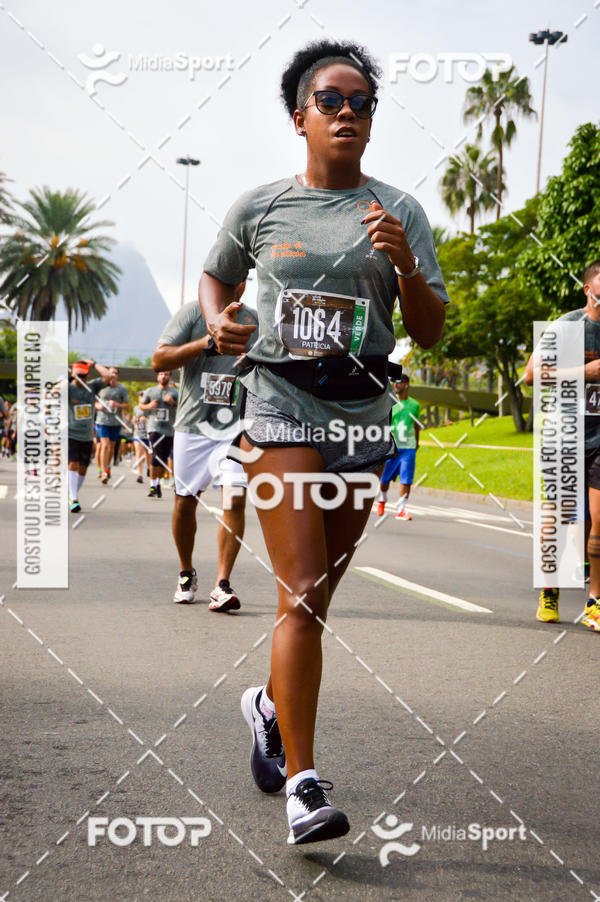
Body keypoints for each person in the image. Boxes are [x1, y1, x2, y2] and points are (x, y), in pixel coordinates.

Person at [199, 39, 448, 844]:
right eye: (331, 100)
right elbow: (218, 276)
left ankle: (269, 706)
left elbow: (433, 330)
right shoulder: (261, 207)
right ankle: (305, 785)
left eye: (363, 102)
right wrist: (218, 319)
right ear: (299, 115)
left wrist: (407, 269)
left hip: (363, 415)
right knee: (302, 591)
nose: (348, 113)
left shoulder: (400, 211)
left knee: (314, 600)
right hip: (279, 402)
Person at [152, 291, 258, 610]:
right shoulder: (191, 314)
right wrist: (206, 342)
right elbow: (159, 359)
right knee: (185, 504)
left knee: (234, 498)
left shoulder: (254, 319)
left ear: (244, 279)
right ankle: (186, 573)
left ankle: (221, 584)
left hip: (235, 427)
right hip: (193, 427)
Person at [524, 258, 600, 631]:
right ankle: (550, 590)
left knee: (599, 519)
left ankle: (594, 601)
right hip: (564, 435)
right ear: (589, 289)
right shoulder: (568, 326)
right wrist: (584, 372)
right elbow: (531, 376)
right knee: (557, 518)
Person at [67, 359, 111, 511]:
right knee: (73, 463)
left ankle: (73, 495)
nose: (82, 378)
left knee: (83, 468)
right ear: (73, 375)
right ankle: (73, 498)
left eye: (84, 375)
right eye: (78, 375)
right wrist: (68, 378)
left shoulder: (91, 386)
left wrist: (94, 364)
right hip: (71, 433)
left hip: (87, 435)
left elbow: (108, 376)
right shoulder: (68, 388)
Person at [376, 374, 421, 520]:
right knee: (384, 480)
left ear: (407, 384)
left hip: (408, 448)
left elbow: (415, 426)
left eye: (399, 382)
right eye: (394, 382)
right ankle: (382, 499)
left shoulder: (415, 405)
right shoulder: (390, 403)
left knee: (406, 479)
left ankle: (401, 509)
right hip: (391, 448)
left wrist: (417, 443)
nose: (395, 385)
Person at [139, 371, 178, 498]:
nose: (164, 376)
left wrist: (172, 402)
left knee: (163, 458)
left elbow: (182, 409)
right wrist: (149, 405)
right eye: (161, 374)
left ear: (170, 377)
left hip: (169, 430)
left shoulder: (175, 393)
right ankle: (152, 485)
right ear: (157, 377)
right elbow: (141, 406)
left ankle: (157, 484)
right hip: (154, 428)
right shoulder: (150, 391)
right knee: (156, 455)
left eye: (166, 374)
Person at [95, 366, 129, 484]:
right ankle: (103, 471)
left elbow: (127, 405)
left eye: (115, 373)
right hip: (102, 420)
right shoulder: (101, 387)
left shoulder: (121, 389)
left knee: (111, 447)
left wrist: (117, 404)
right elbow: (94, 401)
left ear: (117, 375)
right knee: (104, 445)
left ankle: (107, 467)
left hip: (115, 421)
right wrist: (98, 406)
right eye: (111, 373)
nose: (113, 375)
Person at [132, 393, 151, 484]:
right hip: (138, 433)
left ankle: (148, 467)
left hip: (148, 434)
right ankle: (140, 475)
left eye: (144, 396)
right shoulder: (136, 408)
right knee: (139, 453)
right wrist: (137, 420)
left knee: (148, 453)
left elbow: (154, 420)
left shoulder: (151, 407)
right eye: (140, 396)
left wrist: (146, 420)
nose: (142, 398)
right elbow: (134, 419)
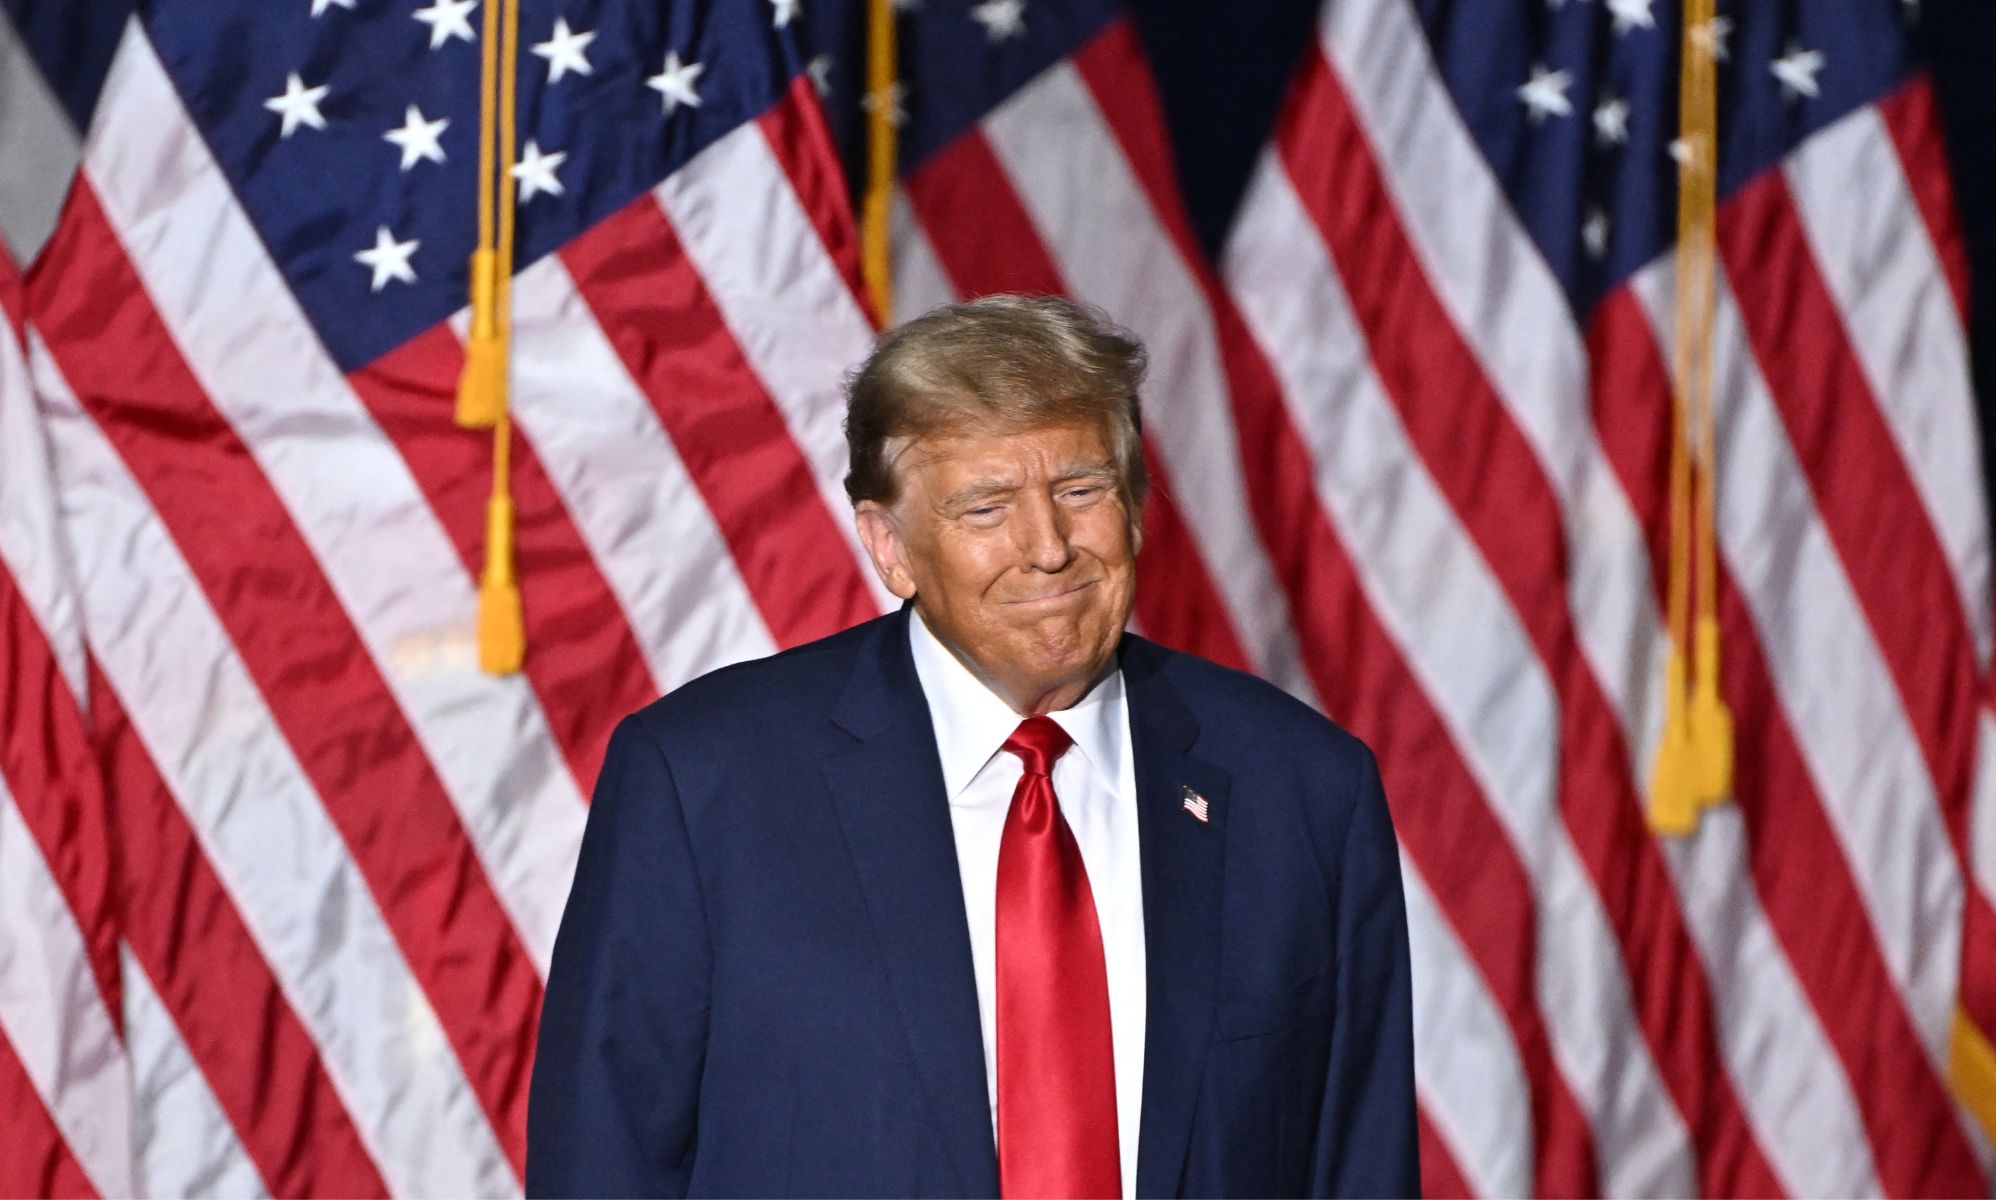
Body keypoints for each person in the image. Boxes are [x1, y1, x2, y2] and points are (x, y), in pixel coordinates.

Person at [525, 295, 1418, 1198]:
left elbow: (1359, 1163)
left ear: (1136, 504)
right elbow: (605, 1158)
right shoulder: (701, 783)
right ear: (890, 547)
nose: (1049, 548)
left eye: (1080, 490)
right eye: (987, 508)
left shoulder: (1303, 790)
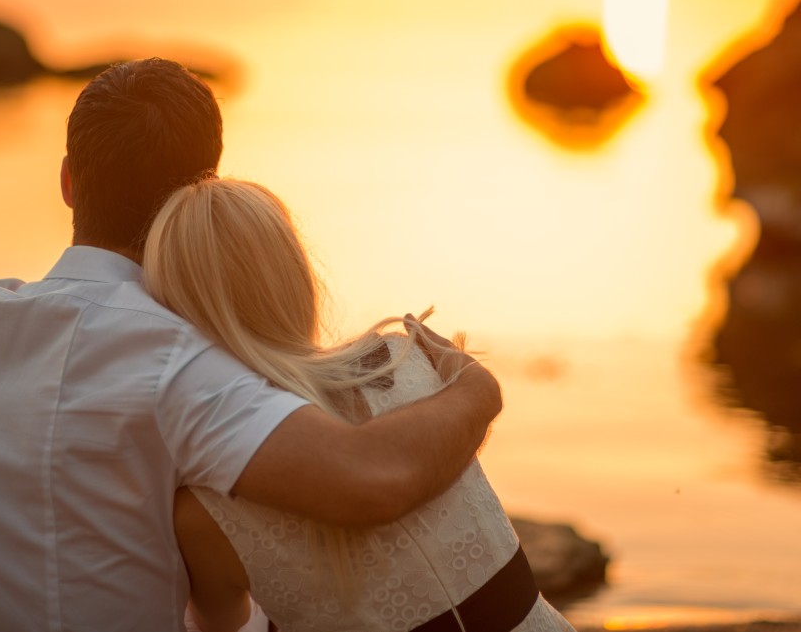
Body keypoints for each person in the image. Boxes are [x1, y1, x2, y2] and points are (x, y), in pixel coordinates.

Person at [0, 58, 502, 632]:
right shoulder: (175, 361)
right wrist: (478, 388)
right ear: (204, 194)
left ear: (68, 182)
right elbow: (371, 478)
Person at [142, 176, 575, 632]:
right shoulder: (409, 359)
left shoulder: (202, 514)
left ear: (174, 313)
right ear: (297, 275)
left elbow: (222, 627)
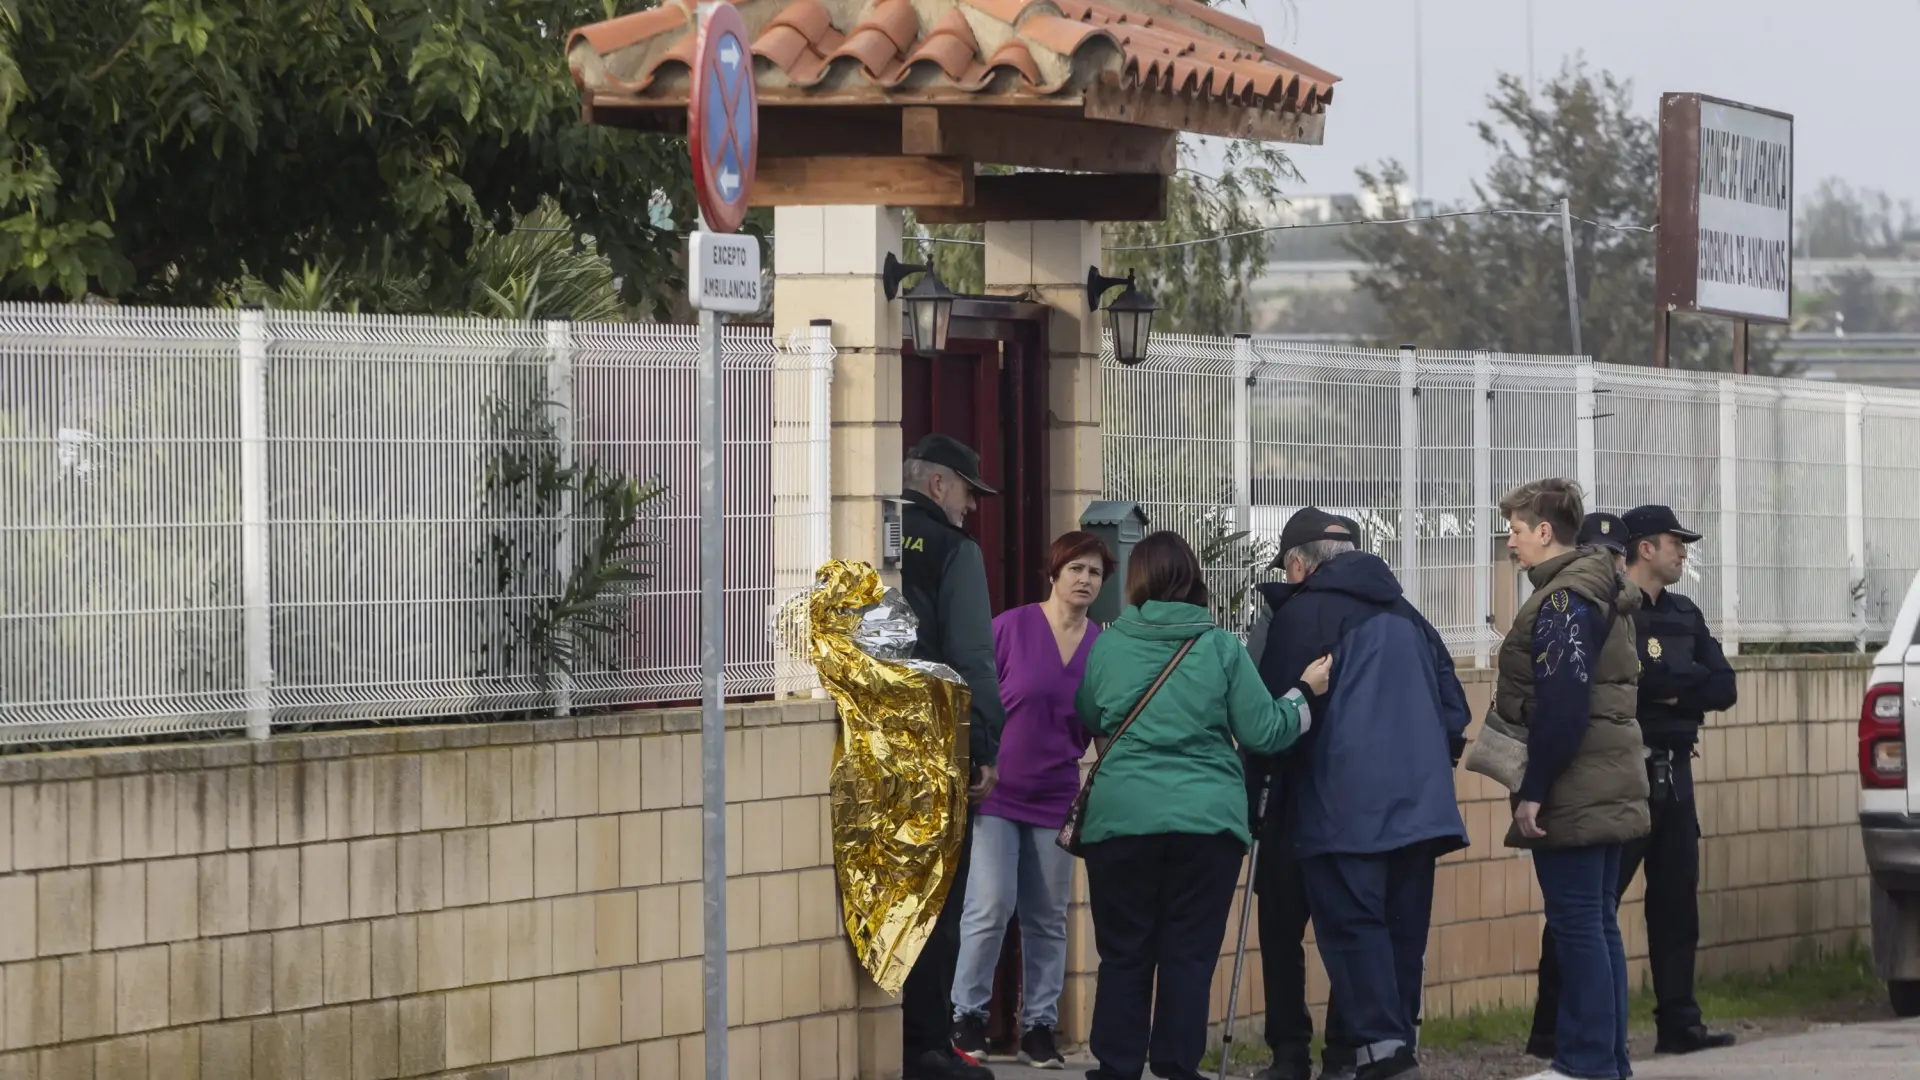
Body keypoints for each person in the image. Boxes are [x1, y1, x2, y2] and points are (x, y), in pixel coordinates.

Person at [1074, 531, 1331, 1080]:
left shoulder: (1110, 643)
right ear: (1192, 579)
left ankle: (1117, 1065)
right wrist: (1304, 692)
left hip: (1121, 821)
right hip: (1207, 826)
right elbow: (1265, 731)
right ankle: (1175, 1065)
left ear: (1138, 580)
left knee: (1124, 952)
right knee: (1188, 953)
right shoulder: (1220, 648)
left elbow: (1091, 716)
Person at [1247, 508, 1471, 1080]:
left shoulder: (1302, 614)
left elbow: (1272, 720)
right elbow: (1455, 712)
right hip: (1421, 810)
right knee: (1400, 933)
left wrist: (1258, 799)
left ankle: (1383, 1057)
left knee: (1352, 929)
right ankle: (1373, 1053)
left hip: (1341, 808)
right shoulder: (1410, 615)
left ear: (1298, 565)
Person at [1527, 505, 1738, 1061]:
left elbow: (1723, 686)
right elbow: (1628, 691)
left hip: (1675, 769)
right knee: (1589, 911)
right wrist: (1675, 684)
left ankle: (1679, 1021)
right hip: (1627, 772)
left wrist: (1672, 684)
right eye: (1676, 542)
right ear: (1645, 547)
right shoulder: (1611, 612)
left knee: (1675, 903)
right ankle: (1552, 1028)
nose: (1684, 551)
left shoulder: (1685, 613)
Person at [1497, 479, 1650, 1080]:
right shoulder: (1596, 590)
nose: (1509, 540)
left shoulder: (1562, 601)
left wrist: (1534, 788)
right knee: (1596, 921)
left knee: (1577, 923)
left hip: (1577, 785)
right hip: (1607, 777)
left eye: (1515, 528)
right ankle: (1607, 1060)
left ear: (1544, 532)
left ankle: (1586, 1061)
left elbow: (1562, 705)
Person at [950, 531, 1115, 1070]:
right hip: (997, 792)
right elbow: (974, 697)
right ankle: (967, 1015)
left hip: (1057, 797)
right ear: (1054, 573)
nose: (1085, 580)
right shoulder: (1011, 628)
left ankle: (1040, 1026)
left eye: (1094, 572)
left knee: (1047, 915)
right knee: (990, 904)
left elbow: (1103, 729)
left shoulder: (1101, 647)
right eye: (1076, 570)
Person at [898, 433, 1008, 1080]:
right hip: (938, 746)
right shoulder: (952, 549)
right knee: (939, 900)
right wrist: (983, 747)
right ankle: (929, 1047)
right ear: (939, 485)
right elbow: (973, 660)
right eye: (968, 492)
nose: (971, 506)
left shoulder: (870, 528)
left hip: (874, 743)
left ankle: (896, 1038)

⁂

> [ASSIGNMENT]:
Provide the count, and nothing else, of lines in the data above where the word "nose" occurs.

> [EXERCISE SOLUTION]:
11